* **EXERCISE PASSAGE**:
Team Members:
-
Andres Aclan
-
Ryan Tran
Diabetes is a chronic disease that is caused when one's blood sugar (glucose) levels cannot be properly regulated. Glucose is the body's main source of energy; With lack of proper management or diagnosis, it can lead to serious health complications down the line. Diabetes can be influenced by one's biological and lifestyle factors. Our project aims to develop and train machine learning models to predict or detect person's likelihood of having (or developing) diabetes.
Can lifestyle, health, and demographic features be used to predict diabetes risk?
-
Data Preparation: Search publicly available datasets (Kaggle, UCI), clean, and normalize.
-
Model Building: Each partner implements and develops a separate model.

* **DATA EXCERPTS**:
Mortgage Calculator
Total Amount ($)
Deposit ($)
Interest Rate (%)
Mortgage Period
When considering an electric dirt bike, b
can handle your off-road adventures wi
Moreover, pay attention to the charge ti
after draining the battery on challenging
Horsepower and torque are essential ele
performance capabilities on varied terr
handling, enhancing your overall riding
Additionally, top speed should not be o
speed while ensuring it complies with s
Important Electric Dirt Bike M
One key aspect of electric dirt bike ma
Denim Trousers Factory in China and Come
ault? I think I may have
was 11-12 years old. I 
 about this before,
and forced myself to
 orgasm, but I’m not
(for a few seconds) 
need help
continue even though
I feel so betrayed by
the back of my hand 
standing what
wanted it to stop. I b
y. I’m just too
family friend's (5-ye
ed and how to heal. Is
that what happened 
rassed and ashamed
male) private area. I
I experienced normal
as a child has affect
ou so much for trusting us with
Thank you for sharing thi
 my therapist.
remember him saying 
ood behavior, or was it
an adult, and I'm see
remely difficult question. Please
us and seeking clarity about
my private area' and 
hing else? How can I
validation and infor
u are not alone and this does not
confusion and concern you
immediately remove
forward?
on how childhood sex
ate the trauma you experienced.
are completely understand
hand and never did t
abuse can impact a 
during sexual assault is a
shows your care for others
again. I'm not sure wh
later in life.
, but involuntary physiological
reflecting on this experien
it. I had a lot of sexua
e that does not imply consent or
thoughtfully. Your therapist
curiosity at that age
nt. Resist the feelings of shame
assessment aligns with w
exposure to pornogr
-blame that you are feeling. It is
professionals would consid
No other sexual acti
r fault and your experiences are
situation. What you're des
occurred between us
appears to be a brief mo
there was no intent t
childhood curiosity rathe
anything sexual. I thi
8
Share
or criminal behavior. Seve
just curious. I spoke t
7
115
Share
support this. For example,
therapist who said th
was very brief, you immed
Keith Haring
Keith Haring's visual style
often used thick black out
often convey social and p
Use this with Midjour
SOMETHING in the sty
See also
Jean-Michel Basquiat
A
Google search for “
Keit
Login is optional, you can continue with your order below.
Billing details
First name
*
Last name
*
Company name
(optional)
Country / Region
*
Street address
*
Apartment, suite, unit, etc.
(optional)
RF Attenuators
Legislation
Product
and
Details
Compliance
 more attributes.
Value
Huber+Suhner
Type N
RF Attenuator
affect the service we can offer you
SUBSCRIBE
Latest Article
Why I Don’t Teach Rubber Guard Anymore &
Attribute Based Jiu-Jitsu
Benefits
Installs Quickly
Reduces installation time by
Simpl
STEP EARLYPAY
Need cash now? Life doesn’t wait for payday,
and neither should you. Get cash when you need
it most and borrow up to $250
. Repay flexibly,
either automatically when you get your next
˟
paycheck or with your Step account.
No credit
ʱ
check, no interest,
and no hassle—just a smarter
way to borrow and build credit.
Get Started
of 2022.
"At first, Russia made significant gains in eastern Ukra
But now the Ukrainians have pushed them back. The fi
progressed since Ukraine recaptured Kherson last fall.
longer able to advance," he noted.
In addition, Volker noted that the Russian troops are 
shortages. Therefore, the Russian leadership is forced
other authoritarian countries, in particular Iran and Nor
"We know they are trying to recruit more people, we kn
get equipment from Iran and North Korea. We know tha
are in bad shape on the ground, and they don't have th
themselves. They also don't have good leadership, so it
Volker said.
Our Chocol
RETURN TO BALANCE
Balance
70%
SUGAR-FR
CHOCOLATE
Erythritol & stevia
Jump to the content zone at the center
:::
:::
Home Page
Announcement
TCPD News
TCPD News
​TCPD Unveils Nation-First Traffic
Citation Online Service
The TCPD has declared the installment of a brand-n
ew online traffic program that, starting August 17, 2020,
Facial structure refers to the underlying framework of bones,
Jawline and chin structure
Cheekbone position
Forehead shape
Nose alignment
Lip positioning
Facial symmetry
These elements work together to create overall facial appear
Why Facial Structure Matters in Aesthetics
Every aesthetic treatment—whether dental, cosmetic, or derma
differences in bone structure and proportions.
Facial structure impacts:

* **TASKS TO PERFORM**:
A. Please rewrite the diabetes project description, beginning at the words "Can lifestyle, health, and" and stopping after "clean, and normalize.", with "datasets" changed to "data sources".
B. In one to three sentences, state what the diabetes project description gives as the cause of diabetes and why it can become serious.

* **SOLUTIONS IN ORDER**:
A.
Can lifestyle, health, and demographic features be used to predict diabetes risk?
-
Data Preparation: Search publicly available data sources (Kaggle, UCI), clean, and normalize.

B. Diabetes is caused when a person's blood sugar (glucose) levels cannot be properly regulated. Without proper management or diagnosis, it can lead to serious health complications later on.